Société

8000 réunionnaises avortées contre leur gré en toute impunité

Françoise Vergès, docteur en Sciences Politiques et historienne, spécialiste de l’esclavage notamment de La Réunion  revient sur une affaire tombée dans l’oubli dans «le Ventre des femmes». En 1969, 8000 Réunionnaises ont subi des ligatures des trompes ou des avortements forcés parfois à 8 mois de grossesse.

ventre des femmes

L’affaire débute à Trois Bassins, quand un médecin de la Croix-Rouge diagnostique pour une jeune fille de 17 ans une hémorragie consécutive à un avortement et un curetage. Il dépose une plainte contre X (l’avortement illégal à cette époque). L’enquête conclue que cet acte n’est pas un cas isolé, des milliers de femmes noires et pauvres ayant subi avortements et stérilisations à leur insu. Des ligatures des trompes ou des avortements pour des femmes enceintes parfois de 8 mois, et le nombre de journées d’hospitalisation décuplé (4000 en 1968 à 44.000 en 1969) à la Réunion.

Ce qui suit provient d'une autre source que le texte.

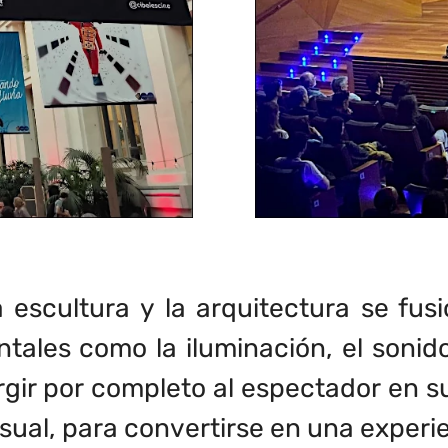
 la escultura y la arquitectura se fu
ales como la iluminación, el sonido
rgir por completo al espectador en 
isual, para convertirse en una experi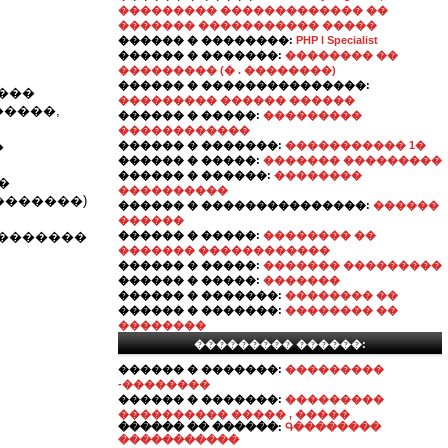
��������� ������������� ��
������� ����������� �����
������ � ��������:
PHP l Specialist
������ � �������:
�������� ��
��������� (� . ��������)
������ � ���������������:
 ���
��������� ������ ������
�����,
������ � �����:
���������
������������
�
������ � �������:
����������� 1�
������ � �����:
������� ���������
������ � ������:
��������
�
����������
�������)
������ � ���������������:
������
������
��������
������ � �����:
�������� ��
������� ������������
������ � �����:
������� ���������
������ � �����:
�������
������ � �������:
�������� ��
������ � �������:
�������� ��
��������
��������� ������:
������ � �������:
���������
-��������
������ � �������:
���������
���������� ����� , �����
������ �� ������:
Գ��������
�����������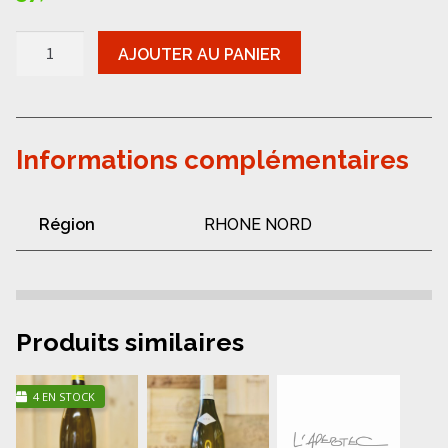
quantité
AJOUTER AU PANIER
de
Saint-
Peray-
Gripa
les
figuiers
Informations complémentaires
blanc
Région
RHONE NORD
Produits similaires
4 EN STOCK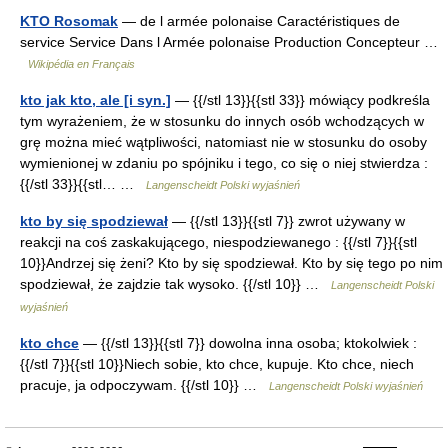
KTO Rosomak
— de l armée polonaise Caractéristiques de
service Service Dans l Armée polonaise Production Concepteur …
Wikipédia en Français
kto jak kto, ale [i syn.]
— {{/stl 13}}{{stl 33}} mówiący podkreśla
tym wyrażeniem, że w stosunku do innych osób wchodzących w
grę można mieć wątpliwości, natomiast nie w stosunku do osoby
wymienionej w zdaniu po spójniku i tego, co się o niej stwierdza :
{{/stl 33}}{{stl… …
Langenscheidt Polski wyjaśnień
kto by się spodziewał
— {{/stl 13}}{{stl 7}} zwrot używany w
reakcji na coś zaskakującego, niespodziewanego : {{/stl 7}}{{stl
10}}Andrzej się żeni? Kto by się spodziewał. Kto by się tego po nim
spodziewał, że zajdzie tak wysoko. {{/stl 10}} …
Langenscheidt Polski
wyjaśnień
kto chce
— {{/stl 13}}{{stl 7}} dowolna inna osoba; ktokolwiek :
{{/stl 7}}{{stl 10}}Niech sobie, kto chce, kupuje. Kto chce, niech
pracuje, ja odpoczywam. {{/stl 10}} …
Langenscheidt Polski wyjaśnień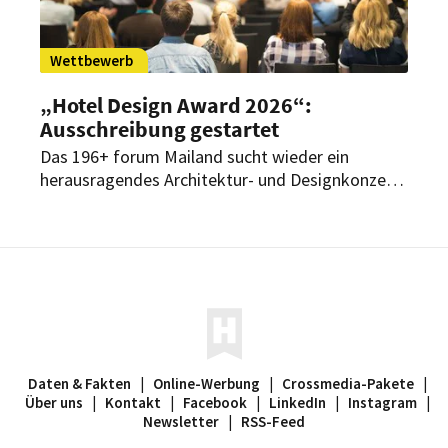
Wettbewerb
„Hotel Design Award 2026“:
Ausschreibung gestartet
Das 196+ forum Mailand sucht wieder ein
herausragendes Architektur- und Designkonzept
eines Hotels. Bewerbungen sind bis Ende Februar
möglich.
Daten & Fakten
|
Online-Werbung
|
Crossmedia-Pakete
|
Über uns
|
Kontakt
|
Facebook
|
LinkedIn
|
Instagram
|
Newsletter
|
RSS-Feed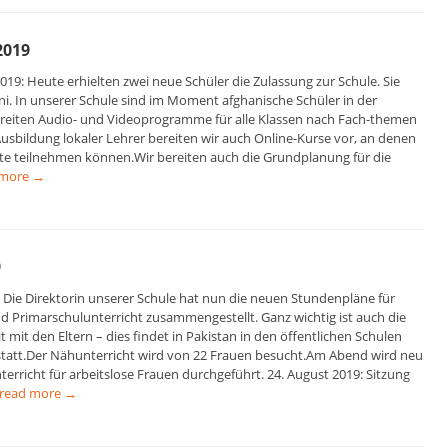
2019
19: Heute erhielten zwei neue Schüler die Zulassung zur Schule. Sie
ni. In unserer Schule sind im Moment afghanische Schüler in der
reiten Audio- und Videoprogramme für alle Klassen nach Fach-themen
usbildung lokaler Lehrer bereiten wir auch Online-Kurse vor, an denen
rte teilnehmen können.Wir bereiten auch die Grundplanung für die
 more →
9
: Die Direktorin unserer Schule hat nun die neuen Stundenpläne für
d Primarschulunterricht zusammengestellt. Ganz wichtig ist auch die
it den Eltern – dies findet in Pakistan in den öffentlichen Schulen
 statt.Der Nähunterricht wird von 22 Frauen besucht.Am Abend wird neu
erricht für arbeitslose Frauen durchgeführt. 24. August 2019: Sitzung
read more →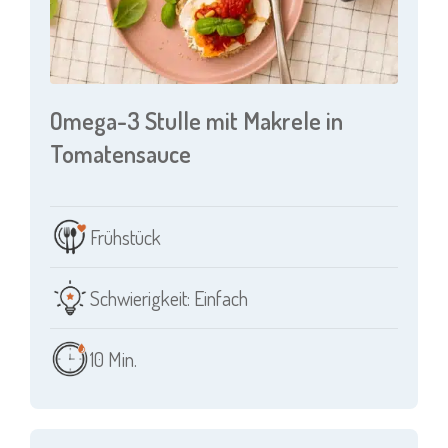
Omega-3 Stulle mit Makrele in
Tomatensauce
Frühstück
Schwierigkeit: Einfach
10 Min.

Les accusés, des médecins blancs (chaque avortement facturé à la Sécurité sociale 500 francs) au procès justifient leurs pratiques d’avortements et de stérilisations par un aval gouvernemental « La Sécurité sociale, le président du Conseil général… ont donné le feu vert pour les stérilisations.» «Tout le monde savait…»  et affirmer à la barre « L’avortement est la seule solution valable au problème démographique tragique dans ce département» dans la logique de Papa Debré décrivant la population créole composée de «femmes débiles, amorales, cyclothymiques» et d’hommes qui ne sont que «paresse, veulerie, éthylisme et violence».

Au final, seules deux condamnations seront prononcées, deux non-Blancs : un infirmier d’origine indienne, et un médecin d’origine marocaine. Les victimes de la clinique, elles ne reçurent aucune d’indemnisation.

« Les avortements et les stérilisations forcés à La Réunion ne constituent… pas un incident regrettable et marginal et ils ne s’expliquent pas seulement parce que des hommes blancs sûrs de leur impunité ont abusé de leur pouvoir » écrit Françoise Verges. « Ils sont profondément révélateurs d’une colonialité républicaine. Ce qui se passe dans les outre-mer dans les années 1960-1980 rend visible une nouvelle configuration de la société française que l’on peut appeler « postcoloniale », de son espace et du contenu donné à « l’identité nationale » et au récit « national » ».

« … Pendant le procès, les inculpés déclarent avoir été encouragés indirectement par les politiques antinatalistes que l’État a mises en place dans les départements d’outre-mer et directement par ses représentants sur l’île, alors que la contraception et l’avortement sont criminalisés et durement réprimés en France…

La contradiction n’est qu’apparente. C’est le même contrôle du corps des femmes qui est visé en France et dans les départements d’outre-mer, mais il n’est pas pratiqué de la même manière dans les deux lieux. En France, l’État veut que les femmes fassent des enfants; dans les DOM, il lance des campagnes antinatalistes agressives et retarde systématiquement la mise en œuvre des lois sociales de protection des femmes enceintes… Dans les colonies devenues départements d’outre-mer, la reproduction a été intégrée dans la logique du capitalisme racial. Autrement dit, les politiques de reproduction sont adaptées aux besoins de la ligne de couleur dans l’organisation de la main-d’œuvre : le ventre des femmes a été racialisé…

Cet ouvrage cherche à introduire des voix dissonantes dans le récit du féminisme. Car les femmes des outre-mer, qu’elles soient esclaves, engagées ou colonisées, existent à peine dans les analyses féministes, qui les traitent au mieux comme des témoins d’oppressions diverses, mais jamais comme des personnes dont les paroles singulières remettraient en cause un universalisme qui masque un particularisme ».